Prosegue la riflessione di Giustizia insieme sul programma di gestione per l'anno 2021 della Corte di Cassazione. Agli interventi di Renato Rordorf - Commento al punto 11: “La motivazione dei provvedimenti” - e di Bruno Capponi - Lampeggi sulle motivazioni - segue, oggi, il contributo dell'Avv. David Cerri su chiarezza e concisione nel linguaggio del giudice (e delle parti).
Riflessioni sulla Relazione illustrativa del programma di gestione della Corte di Cassazione per l’anno 2021.

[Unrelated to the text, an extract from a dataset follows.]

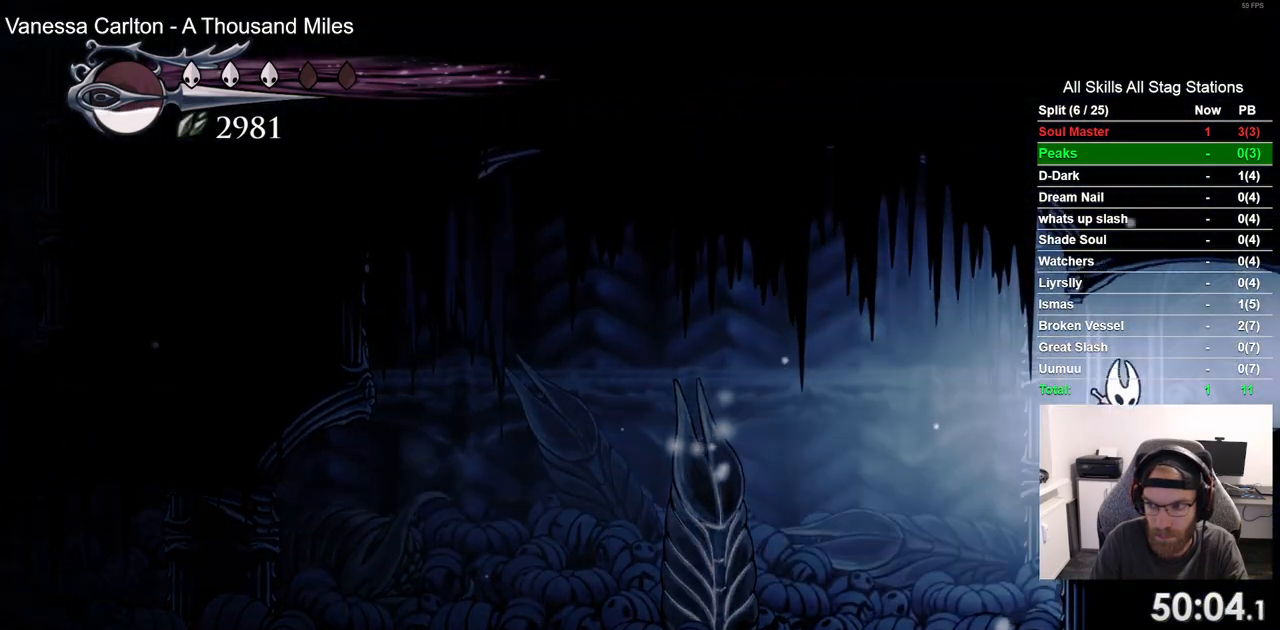
{"dt_ms": 500, "buttons": ["R2", "DPAD_LEFT"], "left_stick": "center", "right_stick": "center", "events": [[117, "DPAD_RIGHT", "up"], [217, "DPAD_LEFT", "down"], [333, "R2", "down"]]}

2. Chiarezza e concisione nel linguaggio del giudice (e delle parti) di David Cerri
Nei primi giorni di maggio è venuto alla luce il programma di gestione per l’anno 2021 dei procedimenti civili e penali della Corte di Cassazione; documento oltre modo interessante, non solo per i suoi aspetti amministrativi ed (appunto) più strettamente gestionali, ma per alcuni profili che confermano indicazioni che sempre più chiaramente vengono offerte ai giuristi pratici ormai da diversi anni. Il riferimento è evidentemente al linguaggio giuridico, ed in specie a quello del processo. È quindi possibile formulare qualche breve osservazione per quanto concerne il processo civile, leggendo con attenzione la relazione del Primo Presidente Pietro Curzio. Parafrasando una celebre serie retorica riferita ad avvenimenti di tutt'altro genere e ben più tragici [1], e limitandoci soltanto agli ultimi mesi e settimane, potremmo iniziare dicendo... Vennero prima le linee programmatiche della ministra Cartabia; vennero poi il PRRN, ed insieme i lavori della commissione Luiso, infine venne l’ emendamento al disegno di legge Bonafede AS 1662, frutto delle scelte sui suggerimenti della Commissione [2]. Stavolta, però, è rimasto qualcuno a dire qualcosa, e cerco di dargli voce solo per uno specifico aspetto: quello dei riferimenti ad un linguaggio chiaro e conciso.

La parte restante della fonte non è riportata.